#### Requisitos da tarefa
Liste, na ordem em que aparecem no trecho selecionado, os nomes próprios de personagens citados fora dos títulos de filmes.

#### Trecho selecionado
^^^^^^^^

Se considerarmos os agentes externos, as intercorrências, as adversidades e convenções tudo fica ainda pior. Chorei cântaros ao assistir “O diário de uma paixão (O caderno de Noah)”. De repente nunca sei quando foi que perdi meu príncipe, se ele foi sempre um sapo ou, se em algum momento cheguei a ser sua princesa.
Quando se assiste “A casa do lago” pode-se incorporar Kate sem nenhuma reflexão sobre crenças e valores. Quando o fazemos mergulhamos num lago de emoções e amores tão doces e envolventes que fariam inveja até mesmo às borralheiras dos contos de fadas.  Seriam o tédio ou as decepções a nos provocar tantas melancolias?
Mas, a profunda solidão que abateu Allie não seria um sentimento para mulheres destemidas e exigidas. Aqui nós mulheres incorporamos Noah, a quem a vida negou a realização do grande e encantado amor; encantado porque não tornado real, não concretizado sob o jugo doloroso das regras sociais e dos valores morais.

^^^^^^^^

#### Dados de entrada
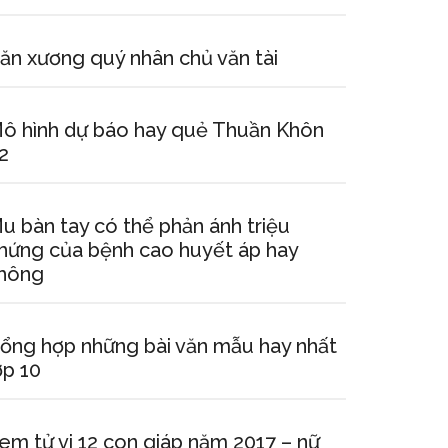
ăn xương quý nhân chủ văn tài
ô hình dự báo hay quẻ Thuần Khôn
2
u bàn tay có thể phản ánh triệu
hứng của bệnh cao huyết áp hay
hông
ổng hợp những bài văn mẫu hay nhất
ớp 10
em tử vi 12 con giáp năm 2017 – nữ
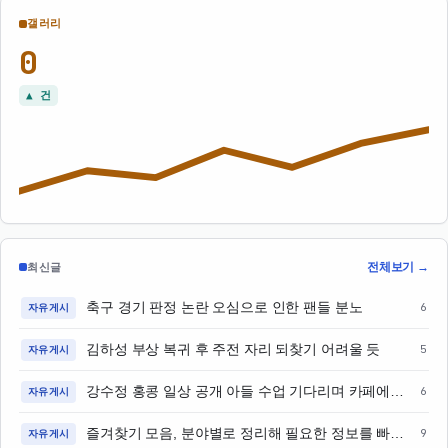
갤러리
0
▲ 건
전체보기 →
최신글
축구 경기 판정 논란 오심으로 인한 팬들 분노
6
자유게시
김하성 부상 복귀 후 주전 자리 되찾기 어려울 듯
5
자유게시
강수정 홍콩 일상 공개 아들 수업 기다리며 카페에서 휴식
6
자유게시
즐겨찾기 모음, 분야별로 정리해 필요한 정보를 빠르게 찾는 방법
9
자유게시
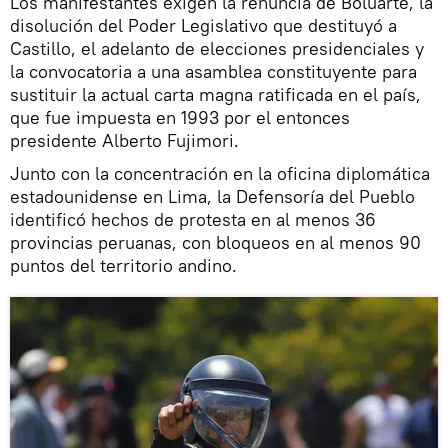
Los manifestantes exigen la renuncia de Boluarte, la
disolución del Poder Legislativo que destituyó a
Castillo, el adelanto de elecciones presidenciales y
la convocatoria a una asamblea constituyente para
sustituir la actual carta magna ratificada en el país,
que fue impuesta en 1993 por el entonces
presidente Alberto Fujimori.
Junto con la concentración en la oficina diplomática
estadounidense en Lima, la Defensoría del Pueblo
identificó hechos de protesta en al menos 36
provincias peruanas, con bloqueos en al menos 90
puntos del territorio andino.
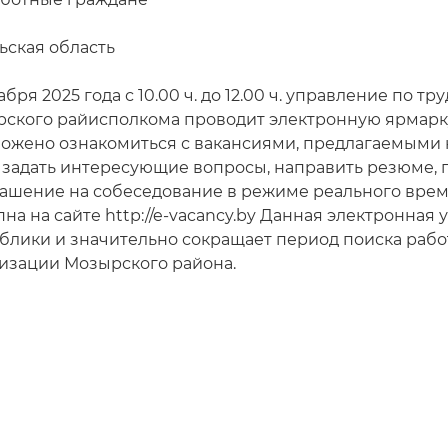
ьская область
абря 2025 года с 10.00 ч. до 12.00 ч. управление по т
ского райисполкома проводит электронную ярмарку
ожено ознакомиться с вакансиями, предлагаемыми н
 задать интересующие вопросы, направить резюме, 
ашение на собеседование в режиме реального врем
пна на сайте http://e-vacancy.by Данная электронная
блики и значительно сокращает период поиска рабо
изации Мозырского района.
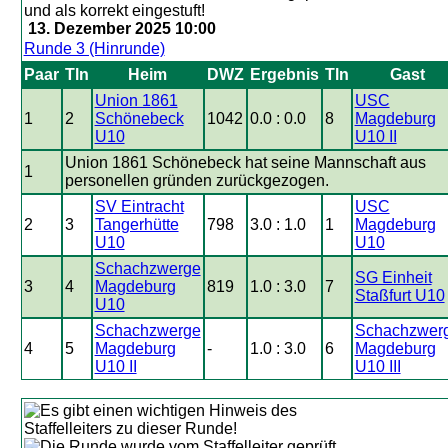
13. Dezember 2025 10:00
Runde 3 (Hinrunde)
Paar
Tln
Heim
DWZ
Ergebnis
Tln
Gast
Union 1861
USC
1
2
Schönebeck
1042
0.0 : 0.0
8
Magdeburg
U10
U10 II
Union 1861 Schönebeck hat seine Mannschaft aus
1
personellen gründen zurückgezogen.
SV Eintracht
USC
2
3
Tangerhütte
798
3.0 : 1.0
1
Magdeburg
U10
U10
Schachzwerge
SG Einheit
3
4
Magdeburg
819
1.0 : 3.0
7
Staßfurt U10
U10
Schachzwerge
Schachzwer
4
5
Magdeburg
-
1.0 : 3.0
6
Magdeburg
U10 II
U10 III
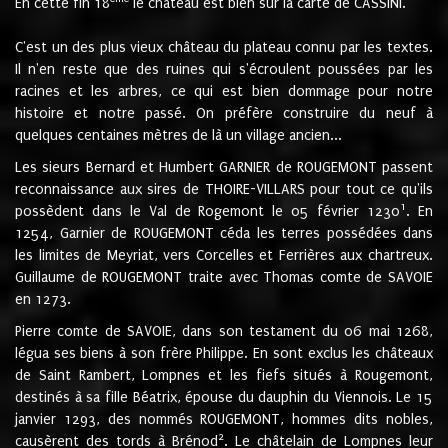
En cette fin 18
le château est bien sur la carte de CASSINI.
C'est un des plus vieux château du plateau connu par les textes.
Il n'en reste que des ruines qui s'écroulent poussées par les
racines et les arbres, ce qui est bien dommage pour notre
histoire et notre passé. On préfère construire du neuf à
quelques centaines mètres de là un village ancien...
Les sieurs Bernard et Humbert GARNIER de ROUGEMONT passent
reconnaissance aux sires de THOIRE-VILLARS pour tout ce qu'ils
1
possèdent dans le Val de Rogemont le 05 février 1230
. En
1254, Garnier de ROUGEMONT céda les terres possédées dans
les limites de Meyriat, vers Corcelles et Ferrières aux chartreux.
Guillaume de ROUGEMONT traite avec Thomas comte de SAVOIE
en 1273.
Pierre comte de SAVOIE, dans son testament du 06 mai 1268,
légua ses biens à son frère Philippe. En sont exclus les châteaux
de Saint Rambert, Lompnes et les fiefs situés à Rougemont,
destinés à sa fille Béatrix, épouse du dauphin du Viennois. Le 15
janvier 1293, des nommés ROUGEMONT, hommes dits nobles,
2
causèrent des tords à Brénod
. Le châtelain de Lompnes leur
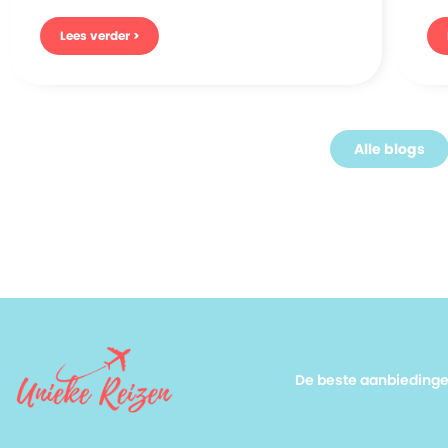
Lees verder >
Alle blogs
De beste aanbieding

^^^^^^^^

#### Resposta escrita
Kate, Allie, Noah